== Task goal ==
Would you give again, exactly as written, the lines from the opening of the records to the line with "X66802000Y-91338400D03*", that line included and pictures excluded?

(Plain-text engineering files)
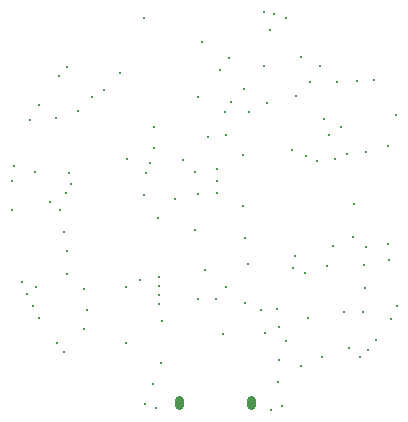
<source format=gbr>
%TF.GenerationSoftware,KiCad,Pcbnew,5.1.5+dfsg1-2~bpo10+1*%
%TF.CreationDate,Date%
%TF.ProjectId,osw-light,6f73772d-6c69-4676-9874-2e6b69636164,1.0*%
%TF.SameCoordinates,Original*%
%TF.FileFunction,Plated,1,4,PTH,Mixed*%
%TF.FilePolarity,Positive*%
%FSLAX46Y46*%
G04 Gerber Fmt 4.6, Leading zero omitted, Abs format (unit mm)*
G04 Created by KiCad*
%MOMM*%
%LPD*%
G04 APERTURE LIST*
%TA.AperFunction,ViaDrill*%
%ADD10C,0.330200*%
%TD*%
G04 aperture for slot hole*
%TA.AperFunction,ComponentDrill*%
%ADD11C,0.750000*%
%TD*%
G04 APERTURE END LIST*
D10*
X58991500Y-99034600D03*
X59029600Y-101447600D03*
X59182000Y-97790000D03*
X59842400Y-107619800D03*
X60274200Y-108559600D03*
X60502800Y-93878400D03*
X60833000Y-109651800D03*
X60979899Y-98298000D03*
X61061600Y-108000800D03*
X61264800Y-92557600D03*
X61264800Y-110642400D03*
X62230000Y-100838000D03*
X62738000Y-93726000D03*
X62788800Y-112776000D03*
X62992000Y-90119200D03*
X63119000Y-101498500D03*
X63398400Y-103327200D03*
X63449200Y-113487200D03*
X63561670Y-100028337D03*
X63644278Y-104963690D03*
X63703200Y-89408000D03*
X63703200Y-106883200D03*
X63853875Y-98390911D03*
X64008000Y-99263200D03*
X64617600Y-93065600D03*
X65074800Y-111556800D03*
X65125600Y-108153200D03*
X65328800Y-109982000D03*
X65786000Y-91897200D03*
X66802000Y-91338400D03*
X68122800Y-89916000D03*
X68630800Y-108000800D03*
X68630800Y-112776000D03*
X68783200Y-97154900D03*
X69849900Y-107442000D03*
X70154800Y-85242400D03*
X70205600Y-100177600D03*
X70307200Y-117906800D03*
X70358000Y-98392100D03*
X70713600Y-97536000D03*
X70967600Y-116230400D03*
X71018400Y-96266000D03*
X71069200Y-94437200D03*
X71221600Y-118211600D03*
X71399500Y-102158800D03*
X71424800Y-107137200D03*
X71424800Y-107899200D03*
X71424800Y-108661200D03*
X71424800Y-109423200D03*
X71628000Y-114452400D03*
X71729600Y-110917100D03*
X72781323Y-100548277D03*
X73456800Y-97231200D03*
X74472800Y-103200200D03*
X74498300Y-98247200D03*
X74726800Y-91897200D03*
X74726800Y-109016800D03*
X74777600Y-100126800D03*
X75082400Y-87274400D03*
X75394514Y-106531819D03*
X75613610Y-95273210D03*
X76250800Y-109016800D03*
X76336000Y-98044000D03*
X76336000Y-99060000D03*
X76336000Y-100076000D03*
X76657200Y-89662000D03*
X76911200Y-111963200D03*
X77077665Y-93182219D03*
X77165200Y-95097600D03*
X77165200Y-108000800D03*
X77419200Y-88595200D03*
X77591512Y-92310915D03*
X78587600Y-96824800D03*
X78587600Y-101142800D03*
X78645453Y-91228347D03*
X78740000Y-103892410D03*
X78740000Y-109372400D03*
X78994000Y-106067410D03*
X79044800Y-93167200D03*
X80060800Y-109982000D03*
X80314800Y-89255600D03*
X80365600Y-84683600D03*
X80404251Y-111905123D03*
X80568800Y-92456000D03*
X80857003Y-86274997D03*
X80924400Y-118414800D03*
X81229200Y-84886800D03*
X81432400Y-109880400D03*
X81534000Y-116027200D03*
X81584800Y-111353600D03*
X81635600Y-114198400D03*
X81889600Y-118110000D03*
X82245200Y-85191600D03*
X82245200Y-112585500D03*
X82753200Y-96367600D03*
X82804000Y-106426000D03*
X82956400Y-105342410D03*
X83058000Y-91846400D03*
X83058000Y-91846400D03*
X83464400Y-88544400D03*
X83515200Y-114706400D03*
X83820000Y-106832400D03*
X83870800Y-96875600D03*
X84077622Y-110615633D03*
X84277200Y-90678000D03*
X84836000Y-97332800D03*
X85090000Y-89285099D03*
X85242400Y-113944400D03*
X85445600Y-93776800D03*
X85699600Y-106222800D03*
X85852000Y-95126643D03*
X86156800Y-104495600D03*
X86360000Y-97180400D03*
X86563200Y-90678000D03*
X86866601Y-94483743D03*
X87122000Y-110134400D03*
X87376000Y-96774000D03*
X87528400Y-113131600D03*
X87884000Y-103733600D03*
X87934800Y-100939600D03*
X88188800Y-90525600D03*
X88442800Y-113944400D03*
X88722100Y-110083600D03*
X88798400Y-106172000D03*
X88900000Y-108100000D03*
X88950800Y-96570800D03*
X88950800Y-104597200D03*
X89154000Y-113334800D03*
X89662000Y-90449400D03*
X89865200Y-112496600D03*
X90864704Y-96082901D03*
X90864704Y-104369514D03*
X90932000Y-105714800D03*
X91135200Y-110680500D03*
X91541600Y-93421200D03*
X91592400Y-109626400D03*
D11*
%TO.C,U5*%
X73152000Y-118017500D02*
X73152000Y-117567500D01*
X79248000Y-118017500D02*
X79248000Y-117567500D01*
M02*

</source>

== Expected output ==
<source format=gbr>
%TF.GenerationSoftware,KiCad,Pcbnew,5.1.5+dfsg1-2~bpo10+1*%
%TF.CreationDate,Date%
%TF.ProjectId,osw-light,6f73772d-6c69-4676-9874-2e6b69636164,1.0*%
%TF.SameCoordinates,Original*%
%TF.FileFunction,Plated,1,4,PTH,Mixed*%
%TF.FilePolarity,Positive*%
%FSLAX46Y46*%
G04 Gerber Fmt 4.6, Leading zero omitted, Abs format (unit mm)*
G04 Created by KiCad*
%MOMM*%
%LPD*%
G04 APERTURE LIST*
%TA.AperFunction,ViaDrill*%
%ADD10C,0.330200*%
%TD*%
G04 aperture for slot hole*
%TA.AperFunction,ComponentDrill*%
%ADD11C,0.750000*%
%TD*%
G04 APERTURE END LIST*
D10*
X58991500Y-99034600D03*
X59029600Y-101447600D03*
X59182000Y-97790000D03*
X59842400Y-107619800D03*
X60274200Y-108559600D03*
X60502800Y-93878400D03*
X60833000Y-109651800D03*
X60979899Y-98298000D03*
X61061600Y-108000800D03*
X61264800Y-92557600D03*
X61264800Y-110642400D03*
X62230000Y-100838000D03*
X62738000Y-93726000D03*
X62788800Y-112776000D03*
X62992000Y-90119200D03*
X63119000Y-101498500D03*
X63398400Y-103327200D03*
X63449200Y-113487200D03*
X63561670Y-100028337D03*
X63644278Y-104963690D03*
X63703200Y-89408000D03*
X63703200Y-106883200D03*
X63853875Y-98390911D03*
X64008000Y-99263200D03*
X64617600Y-93065600D03*
X65074800Y-111556800D03*
X65125600Y-108153200D03*
X65328800Y-109982000D03*
X65786000Y-91897200D03*
X66802000Y-91338400D03*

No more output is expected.